3) Çocuğu olsa bile yetişkin yaşına kadar yaşayıp yaşamayacağı belli değildir.
4) Çocuğu olup yetişkin yaşa erişse bile erkek çocuğu olacağının garantisi yoktur.
Bu çok bilinmeyenli denklem, sarayda biriken aklı, ister istemez Fatih’in Kanunname’sini askıya almak zorunda bırakmıştır. Kardeşi Mustafa’yı öldürmüş olsa, hanedanın tek erkek üyesi olarak kalacak olan Ahmed’in genç yaşta, belki çocuğu olmadan ani ölümüyle hanedanın soyu tükenmiş olacaktı. Bu tehlike karşısında Fatih’in emri bile uygulanmazdı ve nitekim öyle yapıldı. Kardeş Mustafa, Ahmed’in vefatından sonra kısa bir süre tahta çıktı. Fakat Mustafa da o sırada 12 yaşındaki Osman’ı, 8 yaşındaki Murad’ı ve 2 yaşındaki İbrahim’i öldürtmedi. Sebep, aynıydı: Hanedanın erkek soyu tükenebilirdi. Aynı şey, IV. Murad’ın ölüm döşeğindeyken hayattaki tek erkek hanedan üyesi olan kardeşi İbrahim’i öldürme emrinin Kösem Sultan’ın bir oğlunu öbüründen koruma manevraları sonucu engellenmesi olayında da karşımıza çıkar. Demek ki, kardeş katlinde filmin sonlarına gelinmiştir.
Şöyle toparlayalım:
Kardeş katli konusunda üç dönem ayırt edebiliriz: 1) Fatih’e kadarki “Güçlü olan kazanır” dönemi; 2) Fatih’in getirdiği kurallı dönem; 3) I. Ahmed’le başlayan en büyük erkek hanedan üyesinin tahta geçme uygulaması ki, bu uygulama, Osmanlı hanedanında “Hanedan Reisliği” şeklinde halen devam etmektedir.

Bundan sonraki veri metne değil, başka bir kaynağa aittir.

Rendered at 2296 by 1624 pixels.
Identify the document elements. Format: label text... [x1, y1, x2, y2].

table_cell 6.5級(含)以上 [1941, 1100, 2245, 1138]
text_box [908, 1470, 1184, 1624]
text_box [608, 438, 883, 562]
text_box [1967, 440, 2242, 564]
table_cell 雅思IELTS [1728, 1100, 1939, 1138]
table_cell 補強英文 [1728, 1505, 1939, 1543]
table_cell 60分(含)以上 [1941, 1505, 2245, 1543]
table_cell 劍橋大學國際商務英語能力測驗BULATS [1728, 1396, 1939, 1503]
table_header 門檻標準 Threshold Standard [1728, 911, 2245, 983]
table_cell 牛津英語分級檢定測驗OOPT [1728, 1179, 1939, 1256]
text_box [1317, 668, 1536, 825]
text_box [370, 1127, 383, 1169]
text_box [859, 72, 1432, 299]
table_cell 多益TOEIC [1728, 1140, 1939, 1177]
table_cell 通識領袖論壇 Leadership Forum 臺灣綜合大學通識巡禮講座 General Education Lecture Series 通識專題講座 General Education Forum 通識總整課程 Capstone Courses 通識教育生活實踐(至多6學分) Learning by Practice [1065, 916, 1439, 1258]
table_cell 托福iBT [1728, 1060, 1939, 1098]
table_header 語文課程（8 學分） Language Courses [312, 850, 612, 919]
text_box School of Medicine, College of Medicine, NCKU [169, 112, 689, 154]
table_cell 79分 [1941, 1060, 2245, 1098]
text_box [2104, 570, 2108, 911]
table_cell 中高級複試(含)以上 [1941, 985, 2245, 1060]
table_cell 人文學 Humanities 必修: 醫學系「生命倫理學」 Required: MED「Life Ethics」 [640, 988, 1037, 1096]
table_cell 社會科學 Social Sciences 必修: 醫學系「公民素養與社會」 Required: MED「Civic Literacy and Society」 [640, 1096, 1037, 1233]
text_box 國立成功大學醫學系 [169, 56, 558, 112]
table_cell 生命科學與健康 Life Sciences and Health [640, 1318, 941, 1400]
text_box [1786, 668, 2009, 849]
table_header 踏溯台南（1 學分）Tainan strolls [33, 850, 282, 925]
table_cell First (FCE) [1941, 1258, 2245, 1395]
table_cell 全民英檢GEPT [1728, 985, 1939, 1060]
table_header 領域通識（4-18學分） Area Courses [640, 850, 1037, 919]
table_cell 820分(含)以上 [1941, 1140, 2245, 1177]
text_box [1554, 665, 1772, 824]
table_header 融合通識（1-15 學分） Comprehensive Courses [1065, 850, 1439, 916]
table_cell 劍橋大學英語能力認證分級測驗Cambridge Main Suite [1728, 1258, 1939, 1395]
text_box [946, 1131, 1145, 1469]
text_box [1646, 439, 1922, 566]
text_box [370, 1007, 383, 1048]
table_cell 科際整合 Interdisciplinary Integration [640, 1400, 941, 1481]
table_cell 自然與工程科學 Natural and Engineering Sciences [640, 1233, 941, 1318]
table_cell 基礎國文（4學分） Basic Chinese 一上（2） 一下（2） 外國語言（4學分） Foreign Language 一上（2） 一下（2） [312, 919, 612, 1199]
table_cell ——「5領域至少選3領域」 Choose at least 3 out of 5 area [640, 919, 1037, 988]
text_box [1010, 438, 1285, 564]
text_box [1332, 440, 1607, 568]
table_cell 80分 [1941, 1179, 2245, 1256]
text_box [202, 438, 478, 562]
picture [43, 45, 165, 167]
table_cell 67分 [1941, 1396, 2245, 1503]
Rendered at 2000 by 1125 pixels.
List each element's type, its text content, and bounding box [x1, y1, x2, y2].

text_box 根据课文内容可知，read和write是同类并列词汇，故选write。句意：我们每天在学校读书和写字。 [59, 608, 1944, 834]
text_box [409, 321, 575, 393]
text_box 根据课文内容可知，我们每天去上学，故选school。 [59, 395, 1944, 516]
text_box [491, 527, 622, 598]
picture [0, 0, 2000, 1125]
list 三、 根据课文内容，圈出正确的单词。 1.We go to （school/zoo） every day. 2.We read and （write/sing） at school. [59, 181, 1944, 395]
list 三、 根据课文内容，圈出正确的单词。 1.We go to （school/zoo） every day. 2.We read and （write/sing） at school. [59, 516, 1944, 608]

O zaman şu sonuçları çıkartmak mümkün:
1) Kardeş katli, bütün Osmanlı tarihinde uygulanmış değildir.
2) 1603 yılından sonraki hanedan içi öldürmeler, istisnai niteliktedir ve 300 yıl boyunca öldürülenlerin sayıları iki elin parmaklarını geçmez.
3) Osmanlı hanedan sistemi birçok kurum gibi evrim halindedir ve bu alanda da dengeyi birçok çağdaşı monarşiden önce bulmuştur.
İyi de, yine eksik bir şeyler kaldı içimizde diyorsanız, sorularınızı yazın. Zaten benim de söyleyeceğim bir yığın şey kaldı geriye. Konuya dönmeme vesile olur belki.